During cardiopulmonary bypass the partial pressure of carbon dioxide in oxygenator arterial blood (P(a)CO2) can be estimated from the partial pressure of gas exhausting from the oxygenator (P(E)CO2). Our hypothesis is that P(E)CO2 may be used to estimate P(a)CO2 with limits of agreement within 7 mmHg above and below the bias. (This is the reported relationship between arterial and end-tidal carbon dioxide during positive pressure ventilation in supine patients.) During hypothermic (28-32 degrees C) cardiopulmonary bypass using a Terumo Capiox SX membrane oxygenator, 80 oxygenator arterial blood samples were collected from 32 patients during cooling, stable hypothermia, and rewarming as per our usual clinical care. The P(a)CO2 of oxygenator arterial blood at actual patient blood temperature was estimated by temperature correction of the oxygenator arterial blood sample measured in the laboratory at 37 degrees C. P(E)CO2 was measured by connecting a capnograph end-to-side to the oxygenator exhaust outlet.
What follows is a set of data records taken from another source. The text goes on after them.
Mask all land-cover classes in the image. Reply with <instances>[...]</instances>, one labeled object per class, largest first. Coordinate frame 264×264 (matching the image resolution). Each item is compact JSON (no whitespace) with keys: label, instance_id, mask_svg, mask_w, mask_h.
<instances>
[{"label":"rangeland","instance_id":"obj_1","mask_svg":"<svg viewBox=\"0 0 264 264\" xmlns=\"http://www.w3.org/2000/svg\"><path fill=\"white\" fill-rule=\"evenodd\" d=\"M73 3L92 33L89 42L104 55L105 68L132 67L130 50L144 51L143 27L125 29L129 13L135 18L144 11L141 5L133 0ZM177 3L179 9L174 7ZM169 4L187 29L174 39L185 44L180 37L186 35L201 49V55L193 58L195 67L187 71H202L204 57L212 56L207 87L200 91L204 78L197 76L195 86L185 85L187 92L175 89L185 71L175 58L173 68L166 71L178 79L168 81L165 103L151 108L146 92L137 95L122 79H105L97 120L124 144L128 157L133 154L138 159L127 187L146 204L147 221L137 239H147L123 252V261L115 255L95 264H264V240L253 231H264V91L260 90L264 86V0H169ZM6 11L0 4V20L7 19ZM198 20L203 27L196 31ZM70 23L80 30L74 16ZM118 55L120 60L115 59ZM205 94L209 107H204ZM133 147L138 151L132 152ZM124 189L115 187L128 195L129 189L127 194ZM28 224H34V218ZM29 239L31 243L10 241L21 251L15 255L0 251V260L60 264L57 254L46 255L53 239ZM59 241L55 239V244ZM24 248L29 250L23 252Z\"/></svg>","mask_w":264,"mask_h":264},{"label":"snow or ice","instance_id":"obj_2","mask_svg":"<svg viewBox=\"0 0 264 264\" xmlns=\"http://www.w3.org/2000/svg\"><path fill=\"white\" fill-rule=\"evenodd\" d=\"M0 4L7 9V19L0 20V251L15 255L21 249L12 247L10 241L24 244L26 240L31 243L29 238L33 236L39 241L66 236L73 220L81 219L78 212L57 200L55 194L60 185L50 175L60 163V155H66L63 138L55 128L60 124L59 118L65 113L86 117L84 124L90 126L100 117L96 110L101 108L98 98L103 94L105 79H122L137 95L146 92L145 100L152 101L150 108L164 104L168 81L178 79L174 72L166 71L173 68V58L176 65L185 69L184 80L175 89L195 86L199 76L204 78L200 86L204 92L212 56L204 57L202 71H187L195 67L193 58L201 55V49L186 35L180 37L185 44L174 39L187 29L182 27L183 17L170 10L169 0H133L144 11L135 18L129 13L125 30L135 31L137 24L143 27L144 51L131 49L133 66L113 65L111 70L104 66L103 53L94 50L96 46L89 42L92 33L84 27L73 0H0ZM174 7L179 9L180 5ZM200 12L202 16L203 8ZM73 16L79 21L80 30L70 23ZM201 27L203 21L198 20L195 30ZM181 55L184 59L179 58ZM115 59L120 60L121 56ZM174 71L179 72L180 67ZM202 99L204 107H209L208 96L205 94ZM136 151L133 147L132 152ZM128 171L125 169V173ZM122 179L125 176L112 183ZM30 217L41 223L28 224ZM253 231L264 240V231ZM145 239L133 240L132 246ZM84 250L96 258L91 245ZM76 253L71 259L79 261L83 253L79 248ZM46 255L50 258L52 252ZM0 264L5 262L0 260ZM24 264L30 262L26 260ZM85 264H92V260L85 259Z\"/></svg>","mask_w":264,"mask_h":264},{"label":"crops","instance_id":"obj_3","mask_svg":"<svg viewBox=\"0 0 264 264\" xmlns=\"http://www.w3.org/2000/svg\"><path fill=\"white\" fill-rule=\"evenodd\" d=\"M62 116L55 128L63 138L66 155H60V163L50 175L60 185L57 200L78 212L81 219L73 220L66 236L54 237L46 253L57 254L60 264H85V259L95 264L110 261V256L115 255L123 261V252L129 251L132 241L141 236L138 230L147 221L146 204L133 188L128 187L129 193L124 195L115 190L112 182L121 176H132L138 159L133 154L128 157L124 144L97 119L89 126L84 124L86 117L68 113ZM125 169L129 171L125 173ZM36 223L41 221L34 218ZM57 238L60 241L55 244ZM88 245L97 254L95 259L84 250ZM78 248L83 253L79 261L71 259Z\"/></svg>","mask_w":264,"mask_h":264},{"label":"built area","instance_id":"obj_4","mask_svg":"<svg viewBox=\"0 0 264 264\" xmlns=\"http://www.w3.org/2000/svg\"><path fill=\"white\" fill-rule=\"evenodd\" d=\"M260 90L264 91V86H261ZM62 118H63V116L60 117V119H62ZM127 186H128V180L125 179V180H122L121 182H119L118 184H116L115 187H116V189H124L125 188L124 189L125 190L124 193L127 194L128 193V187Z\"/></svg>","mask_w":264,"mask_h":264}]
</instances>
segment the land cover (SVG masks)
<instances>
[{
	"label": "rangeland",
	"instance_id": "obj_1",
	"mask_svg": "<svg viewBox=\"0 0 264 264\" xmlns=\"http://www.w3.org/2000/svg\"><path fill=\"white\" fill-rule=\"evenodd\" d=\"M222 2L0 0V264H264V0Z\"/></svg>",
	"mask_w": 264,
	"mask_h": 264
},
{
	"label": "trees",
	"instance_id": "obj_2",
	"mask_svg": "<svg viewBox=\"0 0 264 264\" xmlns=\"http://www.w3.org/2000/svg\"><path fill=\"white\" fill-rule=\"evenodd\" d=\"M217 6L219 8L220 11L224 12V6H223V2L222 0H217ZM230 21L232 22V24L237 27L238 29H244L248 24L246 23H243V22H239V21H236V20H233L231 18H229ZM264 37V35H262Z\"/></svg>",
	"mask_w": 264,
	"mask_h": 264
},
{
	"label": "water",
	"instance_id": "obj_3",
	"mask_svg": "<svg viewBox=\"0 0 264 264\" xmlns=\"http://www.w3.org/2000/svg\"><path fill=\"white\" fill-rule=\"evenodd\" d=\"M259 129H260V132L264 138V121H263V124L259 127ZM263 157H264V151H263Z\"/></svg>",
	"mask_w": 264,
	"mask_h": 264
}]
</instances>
We used an alpha-stat approach to cardiopulmonary bypass management. The mean difference between P(E)CO2 and P(a)CO2 was 0.6 mmHg, with limits of agreement (+/-2 SD) between -5 to +6 mmHg. P(E)CO2 tended to underestimate P(a)CO2 at low arterial temperatures, and overestimate at high arterial temperatures. We have demonstrated that P(E)CO2 can be used to estimate P(a)CO2 during hypothermic cardiopulmonary bypass using a Terumo Capiox SX oxygenator with a degree of accuracy similar to that associated with the use of end-tidal carbon dioxide measurement during positive pressure ventilation in anaesthetized, supine patients.

摘要

在体外循环期间,氧合器动脉血中的二氧化碳分压(P(a)CO2)可根据氧合器排出气体的分压(P(E)CO2)来估算。我们的假设是,P(E)CO2可用于估算P(a)CO2,其一致性界限在偏差值上下7 mmHg范围内。(这是仰卧位患者在正压通气期间动脉血与呼气末二氧化碳之间报道的关系。)在使用Terumo Capiox SX膜式氧合器进行低温(28 - 32摄氏度)体外循环期间,按照我们常规的临床护理,在32例患者的降温、稳定低温和复温过程中采集了80份氧合器动脉血样本。通过对在实验室37摄氏度下测量的氧合器动脉血样本进行温度校正,估算实际患者体温下氧合器动脉血的P(a)CO2。通过将二氧化碳分析仪端对端连接到氧合器排气口来测量P(E)CO2。我们采用α稳态方法进行体外循环管理。P(E)CO2与P(a)CO2之间的平均差值为0.6 mmHg,一致性界限(±2 SD)为 - 5至 + 6 mmHg。在低动脉温度时,P(E)CO2往往低估P(a)CO2,而在高动脉温度时则高估。我们已经证明,在使用Terumo Capiox SX氧合器进行低温体外循环期间,P(E)CO2可用于估算P(a)CO2,其准确度类似于在麻醉仰卧位患者正压通气期间使用呼气末二氧化碳测量的准确度。